Tidal Volume Versus Respiratory Rate
As Dr. Duke reported at the 2019 annual meeting of the International Anesthesia Research Society (abstract D140), patients were monitored for 2.9±1.5 hours in the PACU, followed by 42.2±10.4 hours on the floor. It was found that the 332 patients in group A experienced 0.004 low minute ventilation events per hour, significantly less than their 21 counterparts in group B, who experienced 1.37 low minute ventilation events per hour (P<0.001).
Similarly, the rate of low tidal volume events was significantly lower in group A, at 0.09 events per hour, than in group B with 1.42 events per hour (P<0.001).
Despite these differences, both groups proved comparable on the rate of low respiratory rate events. This rate decreased from approximately 0.25 per hour in the first 10 hours to less than 0.09 per hour on the second day of monitoring for both groups.
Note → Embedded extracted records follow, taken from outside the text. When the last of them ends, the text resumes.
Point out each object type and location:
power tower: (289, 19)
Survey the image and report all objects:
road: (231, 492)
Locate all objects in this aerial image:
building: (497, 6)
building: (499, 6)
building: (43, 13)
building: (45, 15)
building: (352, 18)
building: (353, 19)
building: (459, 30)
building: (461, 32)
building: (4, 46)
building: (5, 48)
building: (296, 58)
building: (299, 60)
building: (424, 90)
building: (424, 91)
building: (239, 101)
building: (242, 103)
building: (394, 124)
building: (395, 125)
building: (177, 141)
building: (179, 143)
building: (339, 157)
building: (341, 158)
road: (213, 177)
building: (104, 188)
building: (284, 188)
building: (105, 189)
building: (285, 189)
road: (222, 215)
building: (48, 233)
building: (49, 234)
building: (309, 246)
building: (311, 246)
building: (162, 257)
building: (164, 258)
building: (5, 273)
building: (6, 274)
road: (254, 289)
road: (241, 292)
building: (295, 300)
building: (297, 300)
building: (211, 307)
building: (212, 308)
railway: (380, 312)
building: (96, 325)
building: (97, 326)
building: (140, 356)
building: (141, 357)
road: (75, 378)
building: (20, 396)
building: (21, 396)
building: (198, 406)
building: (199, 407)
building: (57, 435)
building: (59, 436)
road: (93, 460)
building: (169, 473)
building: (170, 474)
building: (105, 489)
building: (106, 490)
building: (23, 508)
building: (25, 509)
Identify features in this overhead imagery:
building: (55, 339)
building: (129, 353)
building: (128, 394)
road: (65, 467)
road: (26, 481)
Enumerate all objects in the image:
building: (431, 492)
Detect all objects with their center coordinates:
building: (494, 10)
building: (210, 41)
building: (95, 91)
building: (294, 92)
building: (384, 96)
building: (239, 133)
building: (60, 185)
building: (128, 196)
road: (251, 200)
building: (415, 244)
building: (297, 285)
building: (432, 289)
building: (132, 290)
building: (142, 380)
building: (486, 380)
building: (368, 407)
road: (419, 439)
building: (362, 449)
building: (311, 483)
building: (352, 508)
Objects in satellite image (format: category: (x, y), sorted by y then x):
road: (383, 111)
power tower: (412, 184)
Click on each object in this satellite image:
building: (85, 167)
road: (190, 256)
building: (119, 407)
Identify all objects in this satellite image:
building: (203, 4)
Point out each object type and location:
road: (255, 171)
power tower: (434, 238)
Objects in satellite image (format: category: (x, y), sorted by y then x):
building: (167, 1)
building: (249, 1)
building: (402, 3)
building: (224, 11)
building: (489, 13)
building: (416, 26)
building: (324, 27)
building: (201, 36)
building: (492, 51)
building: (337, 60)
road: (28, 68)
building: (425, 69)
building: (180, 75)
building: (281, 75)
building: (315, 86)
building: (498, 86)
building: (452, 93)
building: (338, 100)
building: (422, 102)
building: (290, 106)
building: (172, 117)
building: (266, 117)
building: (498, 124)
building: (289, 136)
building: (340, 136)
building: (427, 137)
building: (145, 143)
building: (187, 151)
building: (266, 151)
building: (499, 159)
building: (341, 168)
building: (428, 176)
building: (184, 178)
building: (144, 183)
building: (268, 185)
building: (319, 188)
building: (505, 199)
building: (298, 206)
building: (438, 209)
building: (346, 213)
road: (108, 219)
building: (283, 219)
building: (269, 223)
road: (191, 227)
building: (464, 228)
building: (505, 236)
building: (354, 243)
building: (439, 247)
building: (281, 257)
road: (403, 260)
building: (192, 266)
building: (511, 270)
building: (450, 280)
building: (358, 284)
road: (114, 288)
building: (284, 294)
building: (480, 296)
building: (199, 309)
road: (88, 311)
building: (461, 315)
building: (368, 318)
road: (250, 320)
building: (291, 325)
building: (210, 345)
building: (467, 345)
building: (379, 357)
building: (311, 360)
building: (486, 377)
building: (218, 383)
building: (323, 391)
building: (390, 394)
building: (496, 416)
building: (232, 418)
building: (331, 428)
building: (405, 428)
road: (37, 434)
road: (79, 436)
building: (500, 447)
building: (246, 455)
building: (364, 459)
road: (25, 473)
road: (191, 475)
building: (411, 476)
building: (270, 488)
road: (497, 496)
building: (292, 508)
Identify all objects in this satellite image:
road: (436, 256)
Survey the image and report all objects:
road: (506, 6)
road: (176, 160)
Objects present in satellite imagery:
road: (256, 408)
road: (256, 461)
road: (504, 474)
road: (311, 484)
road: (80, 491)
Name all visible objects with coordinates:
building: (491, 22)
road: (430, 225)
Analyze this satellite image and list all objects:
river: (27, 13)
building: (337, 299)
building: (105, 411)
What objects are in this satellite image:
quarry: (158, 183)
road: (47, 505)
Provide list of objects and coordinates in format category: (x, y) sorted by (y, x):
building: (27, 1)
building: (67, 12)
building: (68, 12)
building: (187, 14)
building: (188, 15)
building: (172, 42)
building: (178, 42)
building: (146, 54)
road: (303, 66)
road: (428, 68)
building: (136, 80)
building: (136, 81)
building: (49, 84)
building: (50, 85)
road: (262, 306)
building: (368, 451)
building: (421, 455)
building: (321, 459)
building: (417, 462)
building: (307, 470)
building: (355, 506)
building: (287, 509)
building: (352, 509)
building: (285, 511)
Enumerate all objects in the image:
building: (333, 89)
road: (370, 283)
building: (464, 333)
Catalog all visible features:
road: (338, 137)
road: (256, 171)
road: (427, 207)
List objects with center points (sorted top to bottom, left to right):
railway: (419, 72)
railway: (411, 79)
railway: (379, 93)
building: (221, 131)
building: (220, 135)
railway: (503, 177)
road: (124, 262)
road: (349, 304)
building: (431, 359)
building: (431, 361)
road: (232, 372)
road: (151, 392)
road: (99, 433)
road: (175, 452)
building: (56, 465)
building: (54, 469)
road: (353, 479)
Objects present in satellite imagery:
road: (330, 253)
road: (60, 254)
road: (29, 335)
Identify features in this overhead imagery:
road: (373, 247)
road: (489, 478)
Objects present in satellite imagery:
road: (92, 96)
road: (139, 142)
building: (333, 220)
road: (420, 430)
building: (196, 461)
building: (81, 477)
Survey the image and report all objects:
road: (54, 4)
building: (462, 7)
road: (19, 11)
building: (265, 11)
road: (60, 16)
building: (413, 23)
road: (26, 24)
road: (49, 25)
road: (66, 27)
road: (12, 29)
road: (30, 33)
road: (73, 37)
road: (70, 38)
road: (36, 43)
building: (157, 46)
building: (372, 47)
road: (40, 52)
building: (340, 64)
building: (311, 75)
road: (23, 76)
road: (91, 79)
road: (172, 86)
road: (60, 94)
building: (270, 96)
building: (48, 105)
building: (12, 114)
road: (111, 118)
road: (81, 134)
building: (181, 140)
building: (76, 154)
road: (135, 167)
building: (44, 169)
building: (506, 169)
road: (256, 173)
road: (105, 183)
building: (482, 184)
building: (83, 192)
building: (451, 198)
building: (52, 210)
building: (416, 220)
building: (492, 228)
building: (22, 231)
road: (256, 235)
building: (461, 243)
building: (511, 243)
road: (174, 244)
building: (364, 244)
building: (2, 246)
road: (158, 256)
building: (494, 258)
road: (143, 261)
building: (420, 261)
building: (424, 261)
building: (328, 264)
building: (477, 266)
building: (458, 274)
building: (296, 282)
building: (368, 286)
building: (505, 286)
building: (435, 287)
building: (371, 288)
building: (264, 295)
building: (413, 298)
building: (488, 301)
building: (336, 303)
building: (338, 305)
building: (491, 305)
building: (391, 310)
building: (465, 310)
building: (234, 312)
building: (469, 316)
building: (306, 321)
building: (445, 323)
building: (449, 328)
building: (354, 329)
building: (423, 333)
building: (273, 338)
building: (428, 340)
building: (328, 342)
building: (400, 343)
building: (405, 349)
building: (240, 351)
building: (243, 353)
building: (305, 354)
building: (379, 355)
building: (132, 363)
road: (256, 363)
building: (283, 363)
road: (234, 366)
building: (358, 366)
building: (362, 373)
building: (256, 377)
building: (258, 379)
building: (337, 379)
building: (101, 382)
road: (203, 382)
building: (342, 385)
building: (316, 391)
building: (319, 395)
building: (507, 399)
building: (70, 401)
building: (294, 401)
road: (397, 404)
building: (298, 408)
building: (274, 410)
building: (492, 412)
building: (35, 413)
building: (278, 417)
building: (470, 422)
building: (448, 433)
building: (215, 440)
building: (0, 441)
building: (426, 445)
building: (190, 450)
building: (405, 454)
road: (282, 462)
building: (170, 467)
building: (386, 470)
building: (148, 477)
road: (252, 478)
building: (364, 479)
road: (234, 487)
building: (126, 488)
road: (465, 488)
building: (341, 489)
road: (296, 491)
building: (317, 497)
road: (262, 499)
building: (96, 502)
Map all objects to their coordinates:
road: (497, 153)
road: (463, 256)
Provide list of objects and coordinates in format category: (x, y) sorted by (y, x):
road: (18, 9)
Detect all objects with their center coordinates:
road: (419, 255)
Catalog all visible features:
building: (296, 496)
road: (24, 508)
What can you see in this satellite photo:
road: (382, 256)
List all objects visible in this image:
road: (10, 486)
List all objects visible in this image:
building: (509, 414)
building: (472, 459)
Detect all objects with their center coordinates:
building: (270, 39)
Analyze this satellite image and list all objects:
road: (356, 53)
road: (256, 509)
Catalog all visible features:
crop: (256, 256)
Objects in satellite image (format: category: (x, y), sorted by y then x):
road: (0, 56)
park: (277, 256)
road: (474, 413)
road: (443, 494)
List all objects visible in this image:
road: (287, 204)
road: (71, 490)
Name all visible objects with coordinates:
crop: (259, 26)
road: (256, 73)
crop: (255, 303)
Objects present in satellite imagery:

The researchers also explored the percentage of patients in each group with low minute ventilation events for each hour on the general floor. Not surprisingly, they found that the majority of patients in group A did not have any events for each hour. In contrast, approximately half the patients in group B had at least one event within the first 10 hours on the floor.
“These results suggest that tidal volume, not respiratory rate, is the greatest contributor to changes in minute ventilation,” Dr. Duke told Anesthesiology News. “What’s more, if a patient suffers a low minute ventilation event in the PACU, the monitor can risk-stratify them to allow clinicians to make the best decision regarding their care on the nursing floor.”
For Dr. Duke, the advent of respiratory volume monitoring offers an insight into patient care that was largely unavailable throughout her 35-year career. “I wish I had this earlier in my career,” she said.
“It’s not enough to come in and just check the patient’s respiratory rate and leave them sleeping. The respiratory rate is going to be totally normal the majority of the time, and yet the patient can be severely hypercarbic,” she continued. “For its part, the SpO2 [peripheral capillary oxygen saturation] is very late in detecting respiratory depression because it’s an oxygenation monitor, not a ventilation monitor.
“The patient must have significant hypoxemia before the SpO2 monitor alarms, and SpO2 is notorious for having many false alarms,” she noted. “The minute ventilation monitor has almost no false alarms and it detects impaired ventilation very early to allow prevention of, rather than rescue from, serious consequences of respiratory depression. I think this kind of monitor offers a fabulous safety net for patients.”
Davide Cattano, MD, PhD, told Anesthesiology News that he thinks a monitor for minute ventilation is necessary. “What has been intriguing is the tendency and emphasis that many investigators—including the manufacturer of the device—have placed in trying to identify patients at risk of opioid-induced respiratory depression,” said Dr. Cattano, a professor of anesthesiology at McGovern Medical School at UT Health, in Houston.
“While the search for such a holy grail is necessary, I think the findings to date have been quite disappointing, except for the fact that obese patients and those with [obstructive sleep apnea] are not at increased risk compared to the general population,” Dr. Cattano said. “Although such results seem to contradict common sense, they are nonetheless very interesting.”